* [Task description] Gather all lines in the entries that include the word "nella".

━━━━━ Data supplied

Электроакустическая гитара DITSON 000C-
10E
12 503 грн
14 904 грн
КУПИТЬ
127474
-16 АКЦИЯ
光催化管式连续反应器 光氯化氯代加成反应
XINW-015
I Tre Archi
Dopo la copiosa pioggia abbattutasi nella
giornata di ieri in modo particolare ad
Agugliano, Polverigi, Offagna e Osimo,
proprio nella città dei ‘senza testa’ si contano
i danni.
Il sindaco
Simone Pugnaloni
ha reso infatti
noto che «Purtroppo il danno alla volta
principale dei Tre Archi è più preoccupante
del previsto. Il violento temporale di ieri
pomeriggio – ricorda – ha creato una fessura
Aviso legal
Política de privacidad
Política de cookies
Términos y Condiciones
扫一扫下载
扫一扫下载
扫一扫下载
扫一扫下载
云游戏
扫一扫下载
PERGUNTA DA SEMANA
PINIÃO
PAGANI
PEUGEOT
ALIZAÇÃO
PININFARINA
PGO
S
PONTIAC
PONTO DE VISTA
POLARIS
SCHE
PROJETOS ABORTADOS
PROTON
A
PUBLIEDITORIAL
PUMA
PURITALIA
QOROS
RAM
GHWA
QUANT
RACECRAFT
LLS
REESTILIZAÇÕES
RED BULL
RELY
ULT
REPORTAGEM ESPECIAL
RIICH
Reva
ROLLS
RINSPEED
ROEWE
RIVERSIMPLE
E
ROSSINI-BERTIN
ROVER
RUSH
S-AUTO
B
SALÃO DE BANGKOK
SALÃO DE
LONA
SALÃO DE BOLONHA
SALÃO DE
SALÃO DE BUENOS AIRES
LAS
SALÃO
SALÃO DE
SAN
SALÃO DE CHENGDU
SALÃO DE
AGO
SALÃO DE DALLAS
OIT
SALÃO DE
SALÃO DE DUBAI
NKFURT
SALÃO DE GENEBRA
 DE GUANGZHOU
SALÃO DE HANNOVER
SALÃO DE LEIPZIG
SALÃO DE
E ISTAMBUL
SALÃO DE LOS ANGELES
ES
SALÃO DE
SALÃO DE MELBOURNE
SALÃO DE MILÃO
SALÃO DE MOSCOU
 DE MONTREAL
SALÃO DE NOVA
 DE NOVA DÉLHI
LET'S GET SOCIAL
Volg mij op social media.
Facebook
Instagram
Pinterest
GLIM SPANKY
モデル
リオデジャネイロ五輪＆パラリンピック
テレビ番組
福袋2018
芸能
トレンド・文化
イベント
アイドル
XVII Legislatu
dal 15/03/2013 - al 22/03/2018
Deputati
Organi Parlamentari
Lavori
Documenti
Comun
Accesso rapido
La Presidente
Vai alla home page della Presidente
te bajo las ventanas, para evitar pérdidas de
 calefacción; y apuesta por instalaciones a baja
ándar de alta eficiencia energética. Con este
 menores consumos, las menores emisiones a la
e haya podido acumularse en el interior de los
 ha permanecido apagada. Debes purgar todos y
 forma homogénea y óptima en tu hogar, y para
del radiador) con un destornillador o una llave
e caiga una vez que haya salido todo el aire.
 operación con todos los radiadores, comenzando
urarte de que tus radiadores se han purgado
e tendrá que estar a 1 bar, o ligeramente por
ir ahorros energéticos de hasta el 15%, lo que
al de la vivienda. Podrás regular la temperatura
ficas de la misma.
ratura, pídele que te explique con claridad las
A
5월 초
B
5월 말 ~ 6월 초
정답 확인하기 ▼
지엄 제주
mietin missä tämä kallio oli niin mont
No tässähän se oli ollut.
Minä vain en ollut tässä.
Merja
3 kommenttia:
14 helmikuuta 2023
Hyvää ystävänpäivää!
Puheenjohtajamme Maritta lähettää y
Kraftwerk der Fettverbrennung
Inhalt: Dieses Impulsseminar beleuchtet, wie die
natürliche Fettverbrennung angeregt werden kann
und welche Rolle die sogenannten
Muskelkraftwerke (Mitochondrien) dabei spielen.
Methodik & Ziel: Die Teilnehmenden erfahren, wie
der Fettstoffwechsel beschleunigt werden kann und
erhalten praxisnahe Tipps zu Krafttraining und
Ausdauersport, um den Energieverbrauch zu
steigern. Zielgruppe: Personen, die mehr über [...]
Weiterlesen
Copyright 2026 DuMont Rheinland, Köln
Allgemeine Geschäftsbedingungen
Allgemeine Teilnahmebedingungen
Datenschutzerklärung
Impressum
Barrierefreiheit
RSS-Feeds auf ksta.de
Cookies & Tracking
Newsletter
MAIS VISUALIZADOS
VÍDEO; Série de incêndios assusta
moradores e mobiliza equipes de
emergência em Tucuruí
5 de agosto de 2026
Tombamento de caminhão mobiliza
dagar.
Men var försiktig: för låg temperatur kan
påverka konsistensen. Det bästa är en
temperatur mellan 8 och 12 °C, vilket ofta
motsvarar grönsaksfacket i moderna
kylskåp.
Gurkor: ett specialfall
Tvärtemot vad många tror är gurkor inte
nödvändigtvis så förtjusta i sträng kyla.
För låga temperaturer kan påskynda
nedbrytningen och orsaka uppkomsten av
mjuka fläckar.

━━━━━━━━━━

* [Task answer]
Dopo la copiosa pioggia abbattutasi nella
proprio nella città dei ‘senza testa’ si contano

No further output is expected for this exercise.